Excitement over the new planet in Pegasus couldn’t obscure another important astronomical discovery made in 1995: the best evidence yet for the existence of brown dwarfs. With a mass less than 8 percent that of our sun, these dim bulbs have been a sort of missing link between normal stars and planets--and perhaps, some astronomers have hoped, part of the missing mass, also known as dark matter, that is needed to make sense of the universe. Astronomers have been hunting brown dwarfs as long as they’ve been hunting extrasolar planets. But 1995 was a watershed.
Compared with normal stars and their steady brightness, brown dwarfs are dim and getting dimmer. Most of their light comes from the glow of hot gases compressed by gravitational contraction, a process that began with the star’s birth in an interstellar cloud. Although nuclear fusion may ignite in the star’s core, it never kicks in at full blast; the mass of the star and thus its internal pressure are just too small.

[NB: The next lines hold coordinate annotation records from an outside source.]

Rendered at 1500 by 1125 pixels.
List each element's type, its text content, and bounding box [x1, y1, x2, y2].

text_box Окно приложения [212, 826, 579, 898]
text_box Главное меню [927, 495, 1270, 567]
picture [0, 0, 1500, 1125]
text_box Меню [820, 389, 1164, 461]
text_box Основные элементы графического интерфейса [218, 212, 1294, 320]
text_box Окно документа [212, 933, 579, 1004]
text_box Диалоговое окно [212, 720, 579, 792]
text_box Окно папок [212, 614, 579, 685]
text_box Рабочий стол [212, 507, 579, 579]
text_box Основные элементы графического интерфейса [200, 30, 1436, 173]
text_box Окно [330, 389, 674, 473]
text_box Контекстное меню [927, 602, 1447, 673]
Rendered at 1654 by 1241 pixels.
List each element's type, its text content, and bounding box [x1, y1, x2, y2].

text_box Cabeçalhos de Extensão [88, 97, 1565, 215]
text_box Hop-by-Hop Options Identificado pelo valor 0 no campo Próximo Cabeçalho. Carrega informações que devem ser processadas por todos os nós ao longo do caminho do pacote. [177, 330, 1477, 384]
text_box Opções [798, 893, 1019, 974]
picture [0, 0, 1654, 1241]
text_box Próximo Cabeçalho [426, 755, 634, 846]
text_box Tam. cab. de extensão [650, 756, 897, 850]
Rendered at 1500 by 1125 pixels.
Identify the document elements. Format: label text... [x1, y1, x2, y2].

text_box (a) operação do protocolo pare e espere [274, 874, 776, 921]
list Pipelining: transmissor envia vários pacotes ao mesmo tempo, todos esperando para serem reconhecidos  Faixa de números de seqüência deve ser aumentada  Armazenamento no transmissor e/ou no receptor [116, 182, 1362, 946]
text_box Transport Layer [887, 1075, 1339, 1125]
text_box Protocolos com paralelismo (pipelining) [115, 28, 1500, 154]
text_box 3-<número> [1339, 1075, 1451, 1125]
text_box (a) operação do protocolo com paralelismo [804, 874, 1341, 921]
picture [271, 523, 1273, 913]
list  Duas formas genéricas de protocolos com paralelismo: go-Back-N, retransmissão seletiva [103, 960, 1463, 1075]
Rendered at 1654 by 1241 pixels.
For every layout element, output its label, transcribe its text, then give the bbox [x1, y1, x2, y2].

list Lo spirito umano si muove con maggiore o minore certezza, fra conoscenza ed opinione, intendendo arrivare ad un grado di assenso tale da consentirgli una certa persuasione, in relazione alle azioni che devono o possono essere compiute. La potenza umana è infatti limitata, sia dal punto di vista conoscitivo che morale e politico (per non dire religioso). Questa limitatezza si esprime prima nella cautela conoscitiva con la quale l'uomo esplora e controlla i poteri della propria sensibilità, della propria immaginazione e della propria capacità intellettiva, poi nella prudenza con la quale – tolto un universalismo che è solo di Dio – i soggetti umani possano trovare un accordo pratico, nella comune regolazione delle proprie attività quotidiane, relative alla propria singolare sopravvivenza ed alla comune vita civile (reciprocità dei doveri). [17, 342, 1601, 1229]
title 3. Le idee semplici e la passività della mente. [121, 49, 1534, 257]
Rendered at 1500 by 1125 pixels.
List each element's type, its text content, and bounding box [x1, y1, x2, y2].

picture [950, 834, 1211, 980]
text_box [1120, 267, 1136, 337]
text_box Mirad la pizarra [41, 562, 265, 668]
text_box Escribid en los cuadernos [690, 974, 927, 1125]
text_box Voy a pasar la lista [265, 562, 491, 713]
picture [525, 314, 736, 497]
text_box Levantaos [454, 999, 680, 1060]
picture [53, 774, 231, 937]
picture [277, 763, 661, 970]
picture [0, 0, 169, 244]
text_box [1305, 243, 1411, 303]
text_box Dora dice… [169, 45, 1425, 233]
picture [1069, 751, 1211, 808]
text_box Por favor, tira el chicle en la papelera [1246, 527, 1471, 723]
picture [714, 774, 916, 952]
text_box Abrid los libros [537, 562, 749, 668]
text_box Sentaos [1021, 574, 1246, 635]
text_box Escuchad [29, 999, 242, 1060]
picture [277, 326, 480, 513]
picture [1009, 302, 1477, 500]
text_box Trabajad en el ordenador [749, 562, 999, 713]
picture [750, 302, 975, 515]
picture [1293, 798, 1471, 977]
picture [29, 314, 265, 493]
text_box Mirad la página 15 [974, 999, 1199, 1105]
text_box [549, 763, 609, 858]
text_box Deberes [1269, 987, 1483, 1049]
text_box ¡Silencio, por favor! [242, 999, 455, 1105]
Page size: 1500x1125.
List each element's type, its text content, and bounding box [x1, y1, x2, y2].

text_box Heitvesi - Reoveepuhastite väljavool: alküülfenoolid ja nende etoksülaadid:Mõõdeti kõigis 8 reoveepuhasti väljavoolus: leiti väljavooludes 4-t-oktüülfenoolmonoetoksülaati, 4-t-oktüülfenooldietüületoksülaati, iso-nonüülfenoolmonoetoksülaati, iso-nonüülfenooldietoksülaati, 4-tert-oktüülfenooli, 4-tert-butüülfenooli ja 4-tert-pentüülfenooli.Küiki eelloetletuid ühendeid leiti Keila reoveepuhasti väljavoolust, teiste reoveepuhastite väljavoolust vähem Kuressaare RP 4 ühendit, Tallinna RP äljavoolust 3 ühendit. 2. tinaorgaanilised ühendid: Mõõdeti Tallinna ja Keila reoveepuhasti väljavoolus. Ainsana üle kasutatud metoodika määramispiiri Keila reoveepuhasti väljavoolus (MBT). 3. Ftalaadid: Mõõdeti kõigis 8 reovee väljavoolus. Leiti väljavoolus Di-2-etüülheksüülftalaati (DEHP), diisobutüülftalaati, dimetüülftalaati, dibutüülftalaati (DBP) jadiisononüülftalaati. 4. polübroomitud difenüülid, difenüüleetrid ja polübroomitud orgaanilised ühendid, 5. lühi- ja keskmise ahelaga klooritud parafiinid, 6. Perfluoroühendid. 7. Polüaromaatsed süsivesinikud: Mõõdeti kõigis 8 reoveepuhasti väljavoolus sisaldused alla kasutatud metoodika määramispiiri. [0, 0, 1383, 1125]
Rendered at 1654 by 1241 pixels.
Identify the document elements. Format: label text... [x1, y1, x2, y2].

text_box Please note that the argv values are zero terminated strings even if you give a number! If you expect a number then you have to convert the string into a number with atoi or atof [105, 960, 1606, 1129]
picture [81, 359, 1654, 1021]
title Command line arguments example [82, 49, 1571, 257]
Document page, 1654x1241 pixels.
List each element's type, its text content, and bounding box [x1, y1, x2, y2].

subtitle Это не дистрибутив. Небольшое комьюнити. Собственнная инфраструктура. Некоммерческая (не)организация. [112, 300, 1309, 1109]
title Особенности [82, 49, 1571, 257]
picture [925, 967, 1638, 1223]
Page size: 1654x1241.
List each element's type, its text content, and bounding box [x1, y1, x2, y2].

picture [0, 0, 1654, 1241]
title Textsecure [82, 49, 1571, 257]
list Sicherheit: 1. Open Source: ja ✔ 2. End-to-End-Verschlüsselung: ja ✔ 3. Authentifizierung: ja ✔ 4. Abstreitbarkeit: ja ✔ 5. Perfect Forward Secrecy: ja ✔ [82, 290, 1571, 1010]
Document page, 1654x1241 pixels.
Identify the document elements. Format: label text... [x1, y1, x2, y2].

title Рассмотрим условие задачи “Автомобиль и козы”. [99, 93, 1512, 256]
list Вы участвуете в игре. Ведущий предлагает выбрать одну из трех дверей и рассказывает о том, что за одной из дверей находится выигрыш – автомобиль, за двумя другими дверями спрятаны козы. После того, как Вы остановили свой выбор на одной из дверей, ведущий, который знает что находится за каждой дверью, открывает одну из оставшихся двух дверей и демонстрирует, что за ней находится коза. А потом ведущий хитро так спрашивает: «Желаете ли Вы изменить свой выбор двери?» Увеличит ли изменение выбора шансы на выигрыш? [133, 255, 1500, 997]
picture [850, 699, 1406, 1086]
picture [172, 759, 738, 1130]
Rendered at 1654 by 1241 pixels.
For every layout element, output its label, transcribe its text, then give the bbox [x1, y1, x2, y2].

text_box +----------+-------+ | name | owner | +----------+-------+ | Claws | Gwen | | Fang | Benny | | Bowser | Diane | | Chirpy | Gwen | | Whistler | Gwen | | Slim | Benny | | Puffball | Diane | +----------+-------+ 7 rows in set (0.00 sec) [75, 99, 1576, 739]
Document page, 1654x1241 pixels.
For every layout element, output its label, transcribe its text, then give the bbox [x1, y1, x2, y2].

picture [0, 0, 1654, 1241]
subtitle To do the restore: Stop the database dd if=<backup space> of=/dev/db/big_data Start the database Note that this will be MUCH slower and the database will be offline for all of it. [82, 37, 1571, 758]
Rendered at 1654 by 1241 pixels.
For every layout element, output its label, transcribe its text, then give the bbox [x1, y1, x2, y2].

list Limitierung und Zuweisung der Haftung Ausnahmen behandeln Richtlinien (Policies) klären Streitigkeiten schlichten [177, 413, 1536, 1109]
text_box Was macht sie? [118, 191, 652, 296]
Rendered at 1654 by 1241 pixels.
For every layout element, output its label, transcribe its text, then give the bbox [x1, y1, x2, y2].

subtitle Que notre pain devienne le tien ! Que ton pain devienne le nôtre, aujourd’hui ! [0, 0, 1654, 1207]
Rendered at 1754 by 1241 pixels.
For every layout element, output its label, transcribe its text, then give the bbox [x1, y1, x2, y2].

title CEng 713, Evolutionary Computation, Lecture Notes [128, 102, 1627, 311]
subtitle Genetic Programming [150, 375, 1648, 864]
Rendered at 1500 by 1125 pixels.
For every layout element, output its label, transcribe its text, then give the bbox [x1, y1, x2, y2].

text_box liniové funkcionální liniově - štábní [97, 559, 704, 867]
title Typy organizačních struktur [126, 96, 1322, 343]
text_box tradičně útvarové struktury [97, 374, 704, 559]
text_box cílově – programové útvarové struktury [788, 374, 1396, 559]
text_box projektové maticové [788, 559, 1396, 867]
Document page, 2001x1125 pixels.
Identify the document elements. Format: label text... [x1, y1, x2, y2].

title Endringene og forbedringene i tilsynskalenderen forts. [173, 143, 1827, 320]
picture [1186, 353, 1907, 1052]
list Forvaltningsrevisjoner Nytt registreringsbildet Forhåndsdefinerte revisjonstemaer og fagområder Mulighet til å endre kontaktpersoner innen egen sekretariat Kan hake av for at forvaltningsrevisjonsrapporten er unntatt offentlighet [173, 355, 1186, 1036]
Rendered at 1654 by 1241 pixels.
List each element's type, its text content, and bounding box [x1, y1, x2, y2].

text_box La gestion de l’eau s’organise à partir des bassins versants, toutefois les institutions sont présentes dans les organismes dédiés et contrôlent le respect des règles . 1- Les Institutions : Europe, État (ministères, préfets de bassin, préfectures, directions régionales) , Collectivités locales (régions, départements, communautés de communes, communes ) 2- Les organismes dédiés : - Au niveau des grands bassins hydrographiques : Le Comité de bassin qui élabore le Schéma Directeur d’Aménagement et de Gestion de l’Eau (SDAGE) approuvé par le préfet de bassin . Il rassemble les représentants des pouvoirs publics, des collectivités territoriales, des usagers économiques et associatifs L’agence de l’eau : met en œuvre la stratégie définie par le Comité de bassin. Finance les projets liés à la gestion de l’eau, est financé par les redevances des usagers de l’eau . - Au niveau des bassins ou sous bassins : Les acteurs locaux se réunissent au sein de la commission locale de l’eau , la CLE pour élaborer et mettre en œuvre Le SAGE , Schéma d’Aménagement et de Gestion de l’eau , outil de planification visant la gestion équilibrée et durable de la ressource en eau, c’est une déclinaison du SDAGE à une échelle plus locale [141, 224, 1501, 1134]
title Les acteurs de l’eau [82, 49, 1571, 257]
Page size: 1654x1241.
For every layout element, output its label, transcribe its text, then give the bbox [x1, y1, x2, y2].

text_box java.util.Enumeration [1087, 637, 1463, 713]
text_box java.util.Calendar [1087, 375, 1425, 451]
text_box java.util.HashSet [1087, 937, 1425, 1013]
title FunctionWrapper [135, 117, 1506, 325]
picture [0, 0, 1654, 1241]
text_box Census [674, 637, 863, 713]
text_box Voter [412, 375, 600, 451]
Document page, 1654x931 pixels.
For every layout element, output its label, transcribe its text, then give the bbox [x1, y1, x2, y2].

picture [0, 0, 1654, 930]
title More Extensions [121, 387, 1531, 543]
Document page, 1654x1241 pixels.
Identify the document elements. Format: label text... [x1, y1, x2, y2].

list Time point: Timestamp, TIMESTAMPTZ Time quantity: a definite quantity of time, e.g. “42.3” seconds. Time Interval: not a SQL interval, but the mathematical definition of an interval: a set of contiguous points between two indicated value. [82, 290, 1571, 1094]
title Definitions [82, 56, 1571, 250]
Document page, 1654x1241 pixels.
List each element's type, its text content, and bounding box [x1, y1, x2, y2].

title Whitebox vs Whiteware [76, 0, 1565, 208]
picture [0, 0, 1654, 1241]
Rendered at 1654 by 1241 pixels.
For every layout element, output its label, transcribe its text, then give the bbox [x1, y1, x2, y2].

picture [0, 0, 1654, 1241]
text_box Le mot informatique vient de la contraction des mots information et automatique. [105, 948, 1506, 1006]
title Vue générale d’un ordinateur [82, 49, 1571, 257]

Because it is so feeble, a brown dwarf tends to retain fragile elements like lithium that are quickly destroyed in normal stars--which makes the presence of lithium a good test of whether a small star is really a brown dwarf. Until 1995, no brown-dwarf candidate had passed the test. But in June, Gibor Basri of the University of California at Berkeley and his colleague Geoff Marcy (who later confirmed the 51 Peg finding) said they had found a brown-dwarf candidate in the Pleiades star cluster--PPL 15--that had lithium in its spectrum. The astronomers calculated the star’s mass to be 7.8 percent that of the sun, just on the boundary between brown dwarfs and proper stars. In August a group of European astronomers nominated another, fainter Pleiades object, Teide 1, as a more solid brown- dwarf candidate, with just 7 percent of the sun’s mass.
Finally, at the same October meeting in Florence at which the 51 Peg discovery was announced, Shri Kulkarni of Caltech reported that he’d found a star just 19 light-years away, GL229, that has a small, cool companion. The companion lies a bit farther from the star than Pluto is from the sun; it has a surface temperature of about 1400 degrees Fahrenheit, and its mass is 2 percent of the sun’s and 20 times Jupiter’s. Is it a very dwarfish dwarf or a very imposing planet? The prevailing opinion seemed to be that, as Basri put it, Kulkarni’s was the most super- duper brown dwarf yet.
All in all, brown dwarfs now seem to be officially here, although not in large enough numbers to account for much of the dark matter. The long-missing brown dwarfs, Basri concludes, have finally made their appearance.